Department of Engineering Physics, Polytechnique Montreal, Montreal, Québec, Canada.
Laboratory of Radiological Optics, Centre de Recherche du Centre Hospitalier de l'Université de Montréal, Montreal, Québec, Canada.
J Biophotonics. 2019 Mar;12(3):e201800396. doi: 10.1002/jbio.201800396. Epub 2019 Jan 28.
Navigation-guided brain biopsies are the standard of care for diagnosis of several brain pathologies. However, imprecise targeting and tissue heterogeneity often hinder obtaining high-quality tissue samples, resulting in poor diagnostic yield. We report the development and first clinical testing of a navigation-guided fiberoptic Raman probe that allows surgeons to interrogate brain tissue in situ at the tip of the biopsy needle prior to tissue removal. The 900 μm diameter probe can detect high spectral quality Raman signals in both the fingerprint and high wavenumber spectral regions with minimal disruption to the neurosurgical workflow.

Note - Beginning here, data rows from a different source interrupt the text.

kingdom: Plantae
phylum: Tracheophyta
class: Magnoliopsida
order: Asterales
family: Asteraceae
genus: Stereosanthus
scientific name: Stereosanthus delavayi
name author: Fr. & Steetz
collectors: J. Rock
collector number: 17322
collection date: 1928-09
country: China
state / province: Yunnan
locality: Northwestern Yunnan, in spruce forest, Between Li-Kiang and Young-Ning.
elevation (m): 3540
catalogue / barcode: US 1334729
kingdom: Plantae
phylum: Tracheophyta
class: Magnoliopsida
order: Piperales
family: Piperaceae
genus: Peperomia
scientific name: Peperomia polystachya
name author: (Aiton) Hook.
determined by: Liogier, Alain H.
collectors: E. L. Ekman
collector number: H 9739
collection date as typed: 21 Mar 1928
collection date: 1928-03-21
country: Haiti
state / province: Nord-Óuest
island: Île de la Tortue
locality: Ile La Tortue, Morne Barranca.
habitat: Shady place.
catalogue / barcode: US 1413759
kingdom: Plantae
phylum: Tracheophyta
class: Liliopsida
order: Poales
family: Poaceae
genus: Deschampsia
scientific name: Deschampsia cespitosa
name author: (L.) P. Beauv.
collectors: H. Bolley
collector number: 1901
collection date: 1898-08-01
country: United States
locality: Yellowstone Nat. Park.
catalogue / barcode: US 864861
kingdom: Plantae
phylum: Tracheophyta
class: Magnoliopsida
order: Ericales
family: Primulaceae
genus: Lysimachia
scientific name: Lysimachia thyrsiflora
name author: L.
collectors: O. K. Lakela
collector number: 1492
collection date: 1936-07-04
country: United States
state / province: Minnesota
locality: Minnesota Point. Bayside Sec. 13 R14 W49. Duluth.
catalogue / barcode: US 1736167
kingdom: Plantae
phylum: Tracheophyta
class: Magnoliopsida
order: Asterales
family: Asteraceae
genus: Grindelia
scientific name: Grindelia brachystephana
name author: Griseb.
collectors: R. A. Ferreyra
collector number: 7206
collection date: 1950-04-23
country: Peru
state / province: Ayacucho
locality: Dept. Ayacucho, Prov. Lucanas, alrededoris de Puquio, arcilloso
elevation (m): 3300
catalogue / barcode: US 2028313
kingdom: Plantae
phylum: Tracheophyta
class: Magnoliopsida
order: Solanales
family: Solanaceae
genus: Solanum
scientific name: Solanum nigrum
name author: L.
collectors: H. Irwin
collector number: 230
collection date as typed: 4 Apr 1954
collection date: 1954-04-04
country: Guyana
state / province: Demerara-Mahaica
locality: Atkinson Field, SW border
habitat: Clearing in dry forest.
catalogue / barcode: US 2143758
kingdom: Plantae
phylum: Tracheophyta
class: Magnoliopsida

The probe was tested in three brain tumor patients, and the acquired spectra in both normal brain and tumor tissue demonstrated the expected spectral features, indicating the quality of the data. As a proof-of-concept, we also demonstrate the consistency of the acquired Raman signal with different systems and experimental settings. Additional clinical development is planned to further evaluate the performance of the system and develop a statistical model for real-time tissue classification during the biopsy procedure.
导航引导下的脑活检是诊断几种脑部疾病的标准治疗方法。然而,靶向不精确和组织异质性常常妨碍获得高质量的组织样本,导致诊断率低。我们报告了一种导航引导光纤拉曼探针的开发和首次临床测试,该探针可让外科医生在移除组织前,在活检针的尖端对脑组织进行原位检测。该 900μm 直径的探针可在指纹和高波数光谱区域中检测到具有最小对神经外科工作流程干扰的高质量拉曼光谱信号。该探针在 3 名脑肿瘤患者中进行了测试,在正常脑组织和肿瘤组织中获得的光谱均显示出预期的光谱特征,表明数据质量良好。作为概念验证,我们还证明了不同系统和实验设置下获得的拉曼信号的一致性。计划进行更多的临床开发,以进一步评估系统的性能,并开发在活检过程中实时组织分类的统计模型。